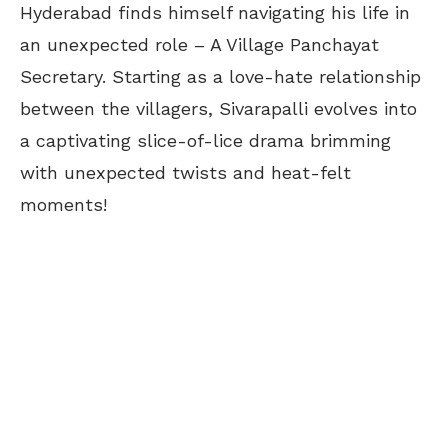
Hyderabad finds himself navigating his life in
an unexpected role – A Village Panchayat
Secretary. Starting as a love-hate relationship
between the villagers, Sivarapalli evolves into
a captivating slice-of-lice drama brimming
with unexpected twists and heat-felt
moments!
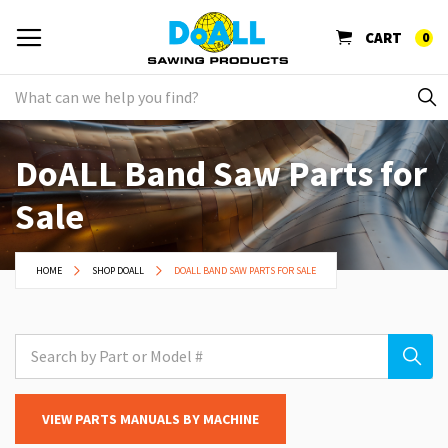
CART
0
DoALL Band Saw Parts for
Sale
HOME
SHOP DOALL
DOALL BAND SAW PARTS FOR SALE
VIEW PARTS MANUALS BY MACHINE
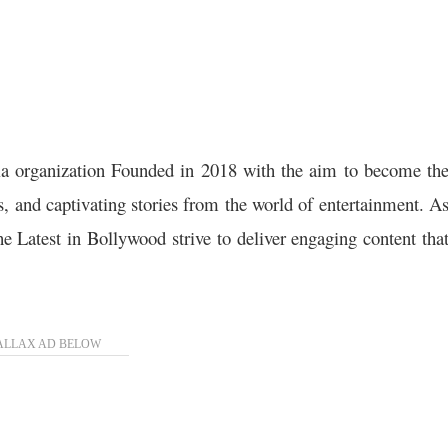
a organization Founded in 2018 with the aim to become th
ws, and captivating stories from the world of entertainment. A
the Latest in Bollywood strive to deliver engaging content tha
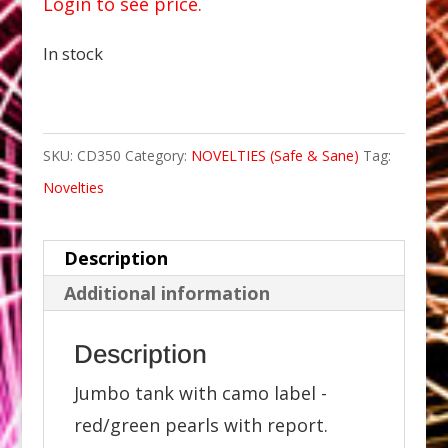
Login to see price.
In stock
SKU:
CD350
Category:
NOVELTIES (Safe & Sane)
Tag:
Novelties
Description
Additional information
Description
Jumbo tank with camo label -
red/green pearls with report.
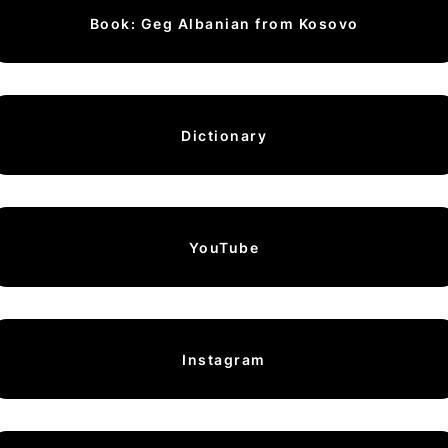
Book: Geg Albanian from Kosovo
Dictionary
YouTube
Instagram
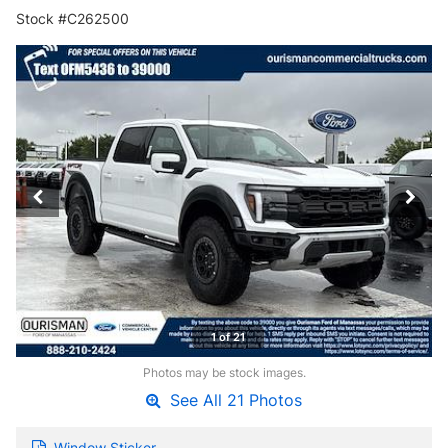
Stock #C262500
1 of 21
Photos may be stock images.
See All 21 Photos
Window Sticker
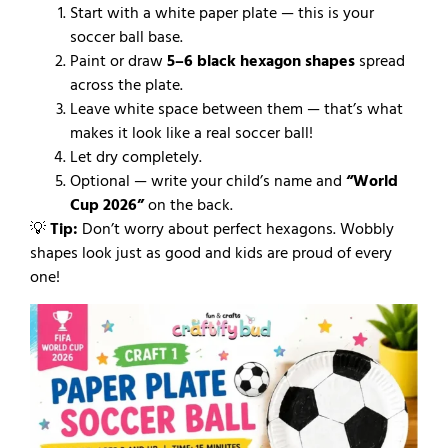
Start with a white paper plate — this is your
soccer ball base.
Paint or draw
5–6 black hexagon shapes
spread
across the plate.
Leave white space between them — that’s what
makes it look like a real soccer ball!
Let dry completely.
Optional — write your child’s name and
“World
Cup 2026”
on the back.
💡
Tip:
Don’t worry about perfect hexagons. Wobbly
shapes look just as good and kids are proud of every
one!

────────────────────

» **Directions**: The lines to set down run from the line with "NOVELTIES (Safe & Sane)" up to and including the line with "Let dry completely." in the entries above. Reproduce them exactly, with no pictures.

» **Exercise result**:
NOVELTIES (Safe & Sane)
Tag:
Novelties
Description
Additional information
Description
Jumbo tank with camo label -
red/green pearls with report.
Book: Geg Albanian from Kosovo
Dictionary
YouTube
Instagram
Stock #C262500
1 of 21
Photos may be stock images.
See All 21 Photos
Window Sticker
Start with a white paper plate — this is your
soccer ball base.
Paint or draw
5–6 black hexagon shapes
spread
across the plate.
Leave white space between them — that’s what
makes it look like a real soccer ball!
Let dry completely.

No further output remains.